Mein Problem: Ein Kind lebt vom ersten bis zum letzten Tag in derselben Lebenswelt, das heißt, es ist konstant mit dieser Lebenswelt exponiert und hat konstant ein gewisses Toxikologielevel. MIH findet sich aber fast ausschließlich an den Einsern und den Sechsern, die sehr kurz nach der Geburt mineralisiert werden. Man kann ganz sicherlich auf viele Arten die sehr sensiblen Ameloblasten beschädigen, es ist aber nicht so wahnsinnig plausibel, dass nur die Zähne, die direkt nach der Geburt mineralisiert werden, MIH bekommen aufgrund von Schadstoffen, und all die anderen Zähne, die in den sechs Jahren danach mit ja derselben Schadstoffexposition mineralisiert werden, „clean“ davonkommen.
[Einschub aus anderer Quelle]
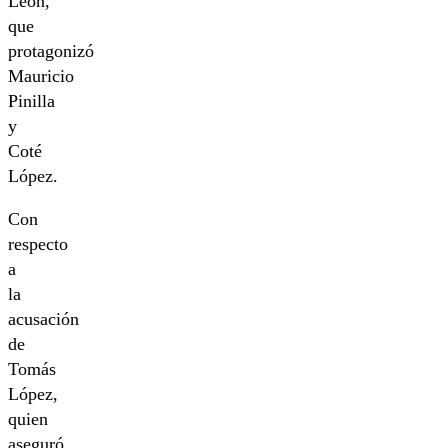
León,
que
protagonizó
Mauricio
Pinilla
y
Coté
López.
Con
respecto
a
la
acusación
de
Tomás
López,
quien
aseguró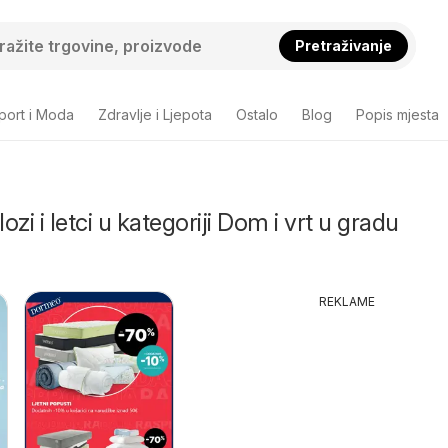
Pretraživanje
port i Moda
Zdravlje i Ljepota
Ostalo
Blog
Popis mjesta
lozi i letci u kategoriji Dom i vrt u gradu
REKLAME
Ich würde eher ein geburtsnahes Ereignis, etwa bis ins erste Lebensjahr, für relativ wahrscheinlich halten. Um die Geburt herum gibt es viele einmalige Ereignisse, die Geburt selbst, Silbernitrattropfen, fetale Gelbsucht etc. Was mich am meisten irritiert ist, wenn Kollegen aus der Kinderzahnheilkunde behaupten, es sei der subklinische Vitamin-D-Mangel, den wir alle haben, MIH werde durch Vitamin-D-Mangel verursacht. Die Einzigen, die wirklich flächendeckend supplementiert werden, sind die ganz Kleinen im ersten Lebensjahr. Ausgerechnet die Zähne, die in diesem Zeitfenster mineralisieren, bekommen aber MIH.